J’inspirai profondément l’air.

— Olaf, tu essaies de me faire tourner en bourrique. Tu sais très bien de quoi je pariais. Je voulais dire que les gens pouvaient très bien vivre sans ça …

— Je pense bien ! Et comment !

— Attends. Us peuvent vivre et même, même s’ils ont cessé de voler, comme tu viens de le dire, à cause de cette bettrisation, est-ce que cela valait la peine, n’avons-nous pas payé un prix trop élevé ? Ça, c’est un problème à résoudre, mon cher.
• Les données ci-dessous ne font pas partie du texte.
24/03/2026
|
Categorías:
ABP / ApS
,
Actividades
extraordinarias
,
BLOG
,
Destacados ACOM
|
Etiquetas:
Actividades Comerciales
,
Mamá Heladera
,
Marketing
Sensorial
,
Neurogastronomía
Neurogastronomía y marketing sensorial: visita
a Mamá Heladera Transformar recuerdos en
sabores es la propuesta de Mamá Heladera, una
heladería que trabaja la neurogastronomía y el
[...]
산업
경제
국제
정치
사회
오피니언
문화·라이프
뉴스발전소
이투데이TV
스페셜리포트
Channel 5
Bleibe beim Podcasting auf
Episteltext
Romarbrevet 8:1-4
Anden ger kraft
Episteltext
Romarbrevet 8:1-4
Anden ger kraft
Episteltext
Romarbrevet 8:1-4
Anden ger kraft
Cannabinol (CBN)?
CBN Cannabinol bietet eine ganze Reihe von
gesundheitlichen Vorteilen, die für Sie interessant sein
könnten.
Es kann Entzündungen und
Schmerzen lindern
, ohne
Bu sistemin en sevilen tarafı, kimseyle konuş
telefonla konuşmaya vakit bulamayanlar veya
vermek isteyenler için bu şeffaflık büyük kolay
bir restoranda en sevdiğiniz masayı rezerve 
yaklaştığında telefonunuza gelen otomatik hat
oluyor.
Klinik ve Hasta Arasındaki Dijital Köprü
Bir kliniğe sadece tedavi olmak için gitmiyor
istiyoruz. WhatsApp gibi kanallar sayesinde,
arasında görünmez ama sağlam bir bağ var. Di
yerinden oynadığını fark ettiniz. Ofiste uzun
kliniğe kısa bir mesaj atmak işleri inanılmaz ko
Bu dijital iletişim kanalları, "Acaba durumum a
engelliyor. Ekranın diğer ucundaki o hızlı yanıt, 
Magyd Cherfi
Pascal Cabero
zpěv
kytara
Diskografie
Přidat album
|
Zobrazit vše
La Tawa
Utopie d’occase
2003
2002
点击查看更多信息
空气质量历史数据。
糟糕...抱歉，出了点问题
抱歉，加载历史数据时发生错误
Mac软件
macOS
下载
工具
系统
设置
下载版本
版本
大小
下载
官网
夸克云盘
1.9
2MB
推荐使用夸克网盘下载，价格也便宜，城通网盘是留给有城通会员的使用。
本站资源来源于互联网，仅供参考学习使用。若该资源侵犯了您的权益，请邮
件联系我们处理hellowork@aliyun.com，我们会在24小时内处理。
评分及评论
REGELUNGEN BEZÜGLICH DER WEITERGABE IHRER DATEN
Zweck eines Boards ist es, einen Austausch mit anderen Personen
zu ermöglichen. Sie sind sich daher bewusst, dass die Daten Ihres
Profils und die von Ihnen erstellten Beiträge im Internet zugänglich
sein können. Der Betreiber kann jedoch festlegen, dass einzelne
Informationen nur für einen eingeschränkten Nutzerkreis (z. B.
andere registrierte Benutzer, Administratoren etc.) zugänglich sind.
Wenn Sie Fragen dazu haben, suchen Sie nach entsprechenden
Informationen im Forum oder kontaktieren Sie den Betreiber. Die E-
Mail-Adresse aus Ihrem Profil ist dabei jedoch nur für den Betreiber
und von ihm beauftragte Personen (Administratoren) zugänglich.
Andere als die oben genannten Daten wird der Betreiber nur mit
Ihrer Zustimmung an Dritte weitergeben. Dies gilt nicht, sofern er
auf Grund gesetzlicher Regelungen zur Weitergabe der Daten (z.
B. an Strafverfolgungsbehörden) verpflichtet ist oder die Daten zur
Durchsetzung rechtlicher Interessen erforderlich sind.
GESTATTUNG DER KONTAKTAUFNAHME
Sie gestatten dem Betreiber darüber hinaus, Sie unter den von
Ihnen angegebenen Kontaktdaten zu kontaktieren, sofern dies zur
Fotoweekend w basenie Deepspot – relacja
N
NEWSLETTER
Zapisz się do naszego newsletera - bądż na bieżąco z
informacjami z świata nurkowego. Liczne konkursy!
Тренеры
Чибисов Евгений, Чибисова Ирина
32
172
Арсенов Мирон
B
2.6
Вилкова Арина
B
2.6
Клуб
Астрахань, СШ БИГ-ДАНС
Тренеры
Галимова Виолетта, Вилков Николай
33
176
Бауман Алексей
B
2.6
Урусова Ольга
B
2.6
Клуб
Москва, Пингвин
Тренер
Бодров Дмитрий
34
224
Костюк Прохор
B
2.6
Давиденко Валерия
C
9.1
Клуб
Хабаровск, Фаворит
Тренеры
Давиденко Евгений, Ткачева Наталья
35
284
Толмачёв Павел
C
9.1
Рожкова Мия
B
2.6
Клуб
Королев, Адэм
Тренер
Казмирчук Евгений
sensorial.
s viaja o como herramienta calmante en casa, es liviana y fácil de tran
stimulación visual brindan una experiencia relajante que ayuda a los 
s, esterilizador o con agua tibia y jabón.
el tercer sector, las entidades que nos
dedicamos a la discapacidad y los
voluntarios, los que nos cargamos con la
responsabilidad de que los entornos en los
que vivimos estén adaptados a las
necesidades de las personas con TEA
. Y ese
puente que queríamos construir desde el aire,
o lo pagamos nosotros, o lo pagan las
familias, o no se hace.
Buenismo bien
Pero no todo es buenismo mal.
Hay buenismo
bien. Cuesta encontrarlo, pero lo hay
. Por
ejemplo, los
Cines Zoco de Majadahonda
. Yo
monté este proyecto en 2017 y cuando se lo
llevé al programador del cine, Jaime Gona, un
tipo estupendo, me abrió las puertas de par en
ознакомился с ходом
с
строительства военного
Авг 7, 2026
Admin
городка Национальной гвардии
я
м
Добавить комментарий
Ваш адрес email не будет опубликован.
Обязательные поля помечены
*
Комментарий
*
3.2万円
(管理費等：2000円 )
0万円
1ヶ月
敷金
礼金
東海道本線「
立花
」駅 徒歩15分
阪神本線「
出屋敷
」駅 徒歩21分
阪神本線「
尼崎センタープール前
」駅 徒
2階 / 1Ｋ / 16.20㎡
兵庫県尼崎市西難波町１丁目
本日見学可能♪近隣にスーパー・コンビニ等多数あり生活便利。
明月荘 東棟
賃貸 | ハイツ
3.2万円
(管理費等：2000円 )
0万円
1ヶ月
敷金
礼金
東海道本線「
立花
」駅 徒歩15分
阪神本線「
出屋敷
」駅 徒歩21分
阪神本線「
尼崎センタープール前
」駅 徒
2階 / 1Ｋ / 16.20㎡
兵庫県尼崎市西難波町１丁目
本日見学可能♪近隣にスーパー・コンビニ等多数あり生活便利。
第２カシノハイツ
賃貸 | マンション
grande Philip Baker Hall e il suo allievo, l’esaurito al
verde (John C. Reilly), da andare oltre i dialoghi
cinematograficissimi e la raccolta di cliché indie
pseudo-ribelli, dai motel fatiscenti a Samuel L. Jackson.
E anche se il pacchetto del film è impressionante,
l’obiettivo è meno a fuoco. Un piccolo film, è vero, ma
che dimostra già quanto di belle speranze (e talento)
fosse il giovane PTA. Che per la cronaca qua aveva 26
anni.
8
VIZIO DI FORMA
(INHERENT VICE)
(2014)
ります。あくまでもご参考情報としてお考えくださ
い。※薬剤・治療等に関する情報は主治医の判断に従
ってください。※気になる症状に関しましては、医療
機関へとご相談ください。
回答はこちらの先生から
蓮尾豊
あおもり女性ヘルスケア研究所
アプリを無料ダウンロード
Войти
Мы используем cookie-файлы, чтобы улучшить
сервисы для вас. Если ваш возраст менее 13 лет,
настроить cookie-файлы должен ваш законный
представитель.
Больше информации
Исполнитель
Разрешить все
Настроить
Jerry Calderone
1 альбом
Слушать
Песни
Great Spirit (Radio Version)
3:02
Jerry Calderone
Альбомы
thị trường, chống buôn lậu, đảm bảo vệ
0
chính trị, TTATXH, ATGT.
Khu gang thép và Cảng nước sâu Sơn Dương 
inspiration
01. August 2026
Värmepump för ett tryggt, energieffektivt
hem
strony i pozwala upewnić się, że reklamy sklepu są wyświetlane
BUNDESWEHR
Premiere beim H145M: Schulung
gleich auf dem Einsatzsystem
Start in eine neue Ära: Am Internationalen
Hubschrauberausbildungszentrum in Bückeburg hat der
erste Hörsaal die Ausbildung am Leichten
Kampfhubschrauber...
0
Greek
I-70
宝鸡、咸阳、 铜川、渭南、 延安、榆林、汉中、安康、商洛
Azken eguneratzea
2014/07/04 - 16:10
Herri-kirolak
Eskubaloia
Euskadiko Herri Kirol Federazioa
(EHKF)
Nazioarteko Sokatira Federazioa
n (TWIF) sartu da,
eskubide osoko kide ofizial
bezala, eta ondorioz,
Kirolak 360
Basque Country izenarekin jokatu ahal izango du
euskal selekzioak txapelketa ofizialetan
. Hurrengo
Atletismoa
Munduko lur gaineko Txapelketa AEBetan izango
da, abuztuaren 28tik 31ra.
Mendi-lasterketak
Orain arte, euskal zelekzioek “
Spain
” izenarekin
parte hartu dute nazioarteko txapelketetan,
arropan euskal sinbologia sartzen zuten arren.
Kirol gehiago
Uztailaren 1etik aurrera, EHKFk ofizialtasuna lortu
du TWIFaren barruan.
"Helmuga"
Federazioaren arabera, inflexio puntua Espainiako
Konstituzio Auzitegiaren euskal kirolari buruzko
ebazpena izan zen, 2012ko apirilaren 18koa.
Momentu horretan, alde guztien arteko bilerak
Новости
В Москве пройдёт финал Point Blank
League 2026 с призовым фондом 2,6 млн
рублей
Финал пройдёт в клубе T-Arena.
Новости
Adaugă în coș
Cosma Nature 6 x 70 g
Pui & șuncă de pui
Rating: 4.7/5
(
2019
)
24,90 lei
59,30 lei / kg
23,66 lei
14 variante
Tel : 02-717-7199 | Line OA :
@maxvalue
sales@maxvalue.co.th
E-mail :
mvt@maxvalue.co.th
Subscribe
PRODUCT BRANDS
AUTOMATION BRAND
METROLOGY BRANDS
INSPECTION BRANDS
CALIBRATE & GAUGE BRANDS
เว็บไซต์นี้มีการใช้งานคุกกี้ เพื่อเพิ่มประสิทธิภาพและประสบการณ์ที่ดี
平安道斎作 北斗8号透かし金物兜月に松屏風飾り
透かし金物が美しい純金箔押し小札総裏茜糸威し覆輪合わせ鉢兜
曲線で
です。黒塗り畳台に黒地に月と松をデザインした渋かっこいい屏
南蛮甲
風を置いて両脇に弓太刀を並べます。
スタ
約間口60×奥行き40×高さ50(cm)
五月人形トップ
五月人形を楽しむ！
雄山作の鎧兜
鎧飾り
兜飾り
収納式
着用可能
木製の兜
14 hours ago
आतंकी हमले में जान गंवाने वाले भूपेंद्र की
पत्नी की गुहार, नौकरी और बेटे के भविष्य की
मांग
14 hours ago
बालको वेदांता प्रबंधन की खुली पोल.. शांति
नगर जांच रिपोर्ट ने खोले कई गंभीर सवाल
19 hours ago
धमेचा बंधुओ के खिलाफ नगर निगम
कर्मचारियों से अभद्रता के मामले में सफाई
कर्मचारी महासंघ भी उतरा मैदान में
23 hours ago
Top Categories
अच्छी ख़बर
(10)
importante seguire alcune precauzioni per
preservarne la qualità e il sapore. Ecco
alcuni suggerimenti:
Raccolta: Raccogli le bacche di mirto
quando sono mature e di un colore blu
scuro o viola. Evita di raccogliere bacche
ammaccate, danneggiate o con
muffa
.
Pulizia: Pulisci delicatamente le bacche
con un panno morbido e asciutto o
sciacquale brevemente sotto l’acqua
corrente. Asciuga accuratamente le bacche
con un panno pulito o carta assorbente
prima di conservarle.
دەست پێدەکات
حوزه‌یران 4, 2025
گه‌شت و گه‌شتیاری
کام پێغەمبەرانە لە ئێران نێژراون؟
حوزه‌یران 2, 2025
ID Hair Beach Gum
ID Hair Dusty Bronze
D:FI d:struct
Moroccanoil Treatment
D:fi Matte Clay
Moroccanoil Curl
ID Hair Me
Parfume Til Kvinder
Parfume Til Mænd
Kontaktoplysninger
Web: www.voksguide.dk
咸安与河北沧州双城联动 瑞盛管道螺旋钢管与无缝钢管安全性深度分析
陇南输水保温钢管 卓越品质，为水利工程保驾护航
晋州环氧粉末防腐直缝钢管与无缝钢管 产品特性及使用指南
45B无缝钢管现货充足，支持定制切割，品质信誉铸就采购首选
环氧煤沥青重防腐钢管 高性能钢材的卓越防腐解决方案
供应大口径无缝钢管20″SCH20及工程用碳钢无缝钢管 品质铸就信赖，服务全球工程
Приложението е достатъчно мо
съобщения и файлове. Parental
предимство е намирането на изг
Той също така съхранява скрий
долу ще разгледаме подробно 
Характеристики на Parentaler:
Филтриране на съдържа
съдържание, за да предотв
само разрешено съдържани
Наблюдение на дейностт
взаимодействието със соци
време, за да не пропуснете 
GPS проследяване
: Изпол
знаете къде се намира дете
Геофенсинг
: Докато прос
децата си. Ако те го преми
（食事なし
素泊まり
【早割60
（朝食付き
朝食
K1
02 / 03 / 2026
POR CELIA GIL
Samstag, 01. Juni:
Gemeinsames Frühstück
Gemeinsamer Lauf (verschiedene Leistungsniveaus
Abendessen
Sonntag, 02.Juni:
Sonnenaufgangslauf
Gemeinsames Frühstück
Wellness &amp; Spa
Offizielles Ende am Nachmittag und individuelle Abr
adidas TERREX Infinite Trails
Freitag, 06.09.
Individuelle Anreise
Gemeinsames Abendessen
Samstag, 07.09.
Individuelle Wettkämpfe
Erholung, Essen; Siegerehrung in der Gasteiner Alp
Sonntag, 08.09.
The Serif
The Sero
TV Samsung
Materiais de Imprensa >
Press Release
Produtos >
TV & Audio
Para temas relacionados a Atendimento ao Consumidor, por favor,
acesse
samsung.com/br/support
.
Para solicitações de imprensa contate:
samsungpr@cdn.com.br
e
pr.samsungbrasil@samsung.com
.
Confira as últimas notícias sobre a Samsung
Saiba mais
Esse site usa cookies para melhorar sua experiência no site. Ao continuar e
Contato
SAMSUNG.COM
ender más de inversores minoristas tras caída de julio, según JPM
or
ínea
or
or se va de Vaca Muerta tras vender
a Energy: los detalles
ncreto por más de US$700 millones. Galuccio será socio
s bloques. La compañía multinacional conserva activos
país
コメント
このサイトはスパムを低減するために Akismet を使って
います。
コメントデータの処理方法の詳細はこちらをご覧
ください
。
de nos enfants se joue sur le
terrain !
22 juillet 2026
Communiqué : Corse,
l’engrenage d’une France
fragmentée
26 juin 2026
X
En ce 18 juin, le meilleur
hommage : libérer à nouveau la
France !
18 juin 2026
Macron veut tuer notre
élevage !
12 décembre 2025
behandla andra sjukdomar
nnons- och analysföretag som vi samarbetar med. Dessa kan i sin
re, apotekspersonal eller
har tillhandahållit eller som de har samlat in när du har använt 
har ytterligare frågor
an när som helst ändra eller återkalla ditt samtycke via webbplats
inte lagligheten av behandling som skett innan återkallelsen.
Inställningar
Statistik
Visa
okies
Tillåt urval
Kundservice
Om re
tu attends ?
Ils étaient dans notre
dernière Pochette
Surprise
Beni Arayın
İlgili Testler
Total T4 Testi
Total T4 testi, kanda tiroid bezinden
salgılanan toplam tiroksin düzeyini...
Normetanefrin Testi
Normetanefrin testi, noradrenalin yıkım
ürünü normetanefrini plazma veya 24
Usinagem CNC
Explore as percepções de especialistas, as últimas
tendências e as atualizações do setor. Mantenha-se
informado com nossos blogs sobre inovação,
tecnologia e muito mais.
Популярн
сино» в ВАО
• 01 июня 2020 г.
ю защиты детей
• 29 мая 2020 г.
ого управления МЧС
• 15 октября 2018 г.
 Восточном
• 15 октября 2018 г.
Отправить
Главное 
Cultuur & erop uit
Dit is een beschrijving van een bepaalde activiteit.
— Oui ? Bon, disons que tu vas te marier. Pourquoi me regardes-tu comme ça ? Tu ne peux pas te marier ? Si, tu le peux. Moi je te dis que tu le peux. Et tu auras des enfants. Alors, tu les porteras à la bettrisation le sourire aux lèvres ? Hein ?

— Pas avec le sourire, non. Mais que pourrais-je faire ? Je ne peux pas lutter contre tout le monde …

— Alors, que le ciel noir et bleu te garde ! dit-il. Et maintenant, si tu veux, nous pouvons aller en ville …

— D’accord, fis-je, le déjeuner sera servi dans deux heures et demie, nous avons tout le temps.

— Et si nous ne revenions pas à temps ? N’aurions-nous rien à manger ? …

— Si, si, seulement …

Je rougis sous son regard. Comme s’il ne le voyait pas, il secoua ses pieds pour en enlever le sable.

Nous montâmes ensemble et, une fois habillés, nous partîmes en auto pour Clavestra. II y avait pas mal de circulation sur la route. Je vis pour la première fois des gliders de couleur — roses et jaune citron. Nous trouvâmes un atelier de mécanique. J’eus l’impression de voir de la surprise dans les yeux de verre du robot qui examinait le capot fracassé. Nous laissâmes la voiture et revînmes à pied. II y avait deux Clavestra, la vieille et la nouvelle ; la veille j’avais été avec Marger dans la vieille où se trouvait la zone industrielle. La nouvelle ville, une villégiature à la mode, foisonnait de jeunes gens, presque exclusivement des très jeunes gens, des adolescents. Les garçons, avec leurs tenues brillantes et criardes, rappelaient des soldats romains, car les tissus étincelaient au soleil comme de courtes robes-armures. Beaucoup de filles, généralement jolies, souvent dans des robes de plage plus osées que tout ce que j’avais eu l’occasion de voir jusqu’à présent. En marchant à côté d’Olaf j’avais le sentiment d’attirer les regards de toute la rue. Les groupes colorés s’arrêtaient sous les palmiers à notre vue. Nous dominions tout le monde, les gens s’arrêtaient, se retournaient, j’étais gêné.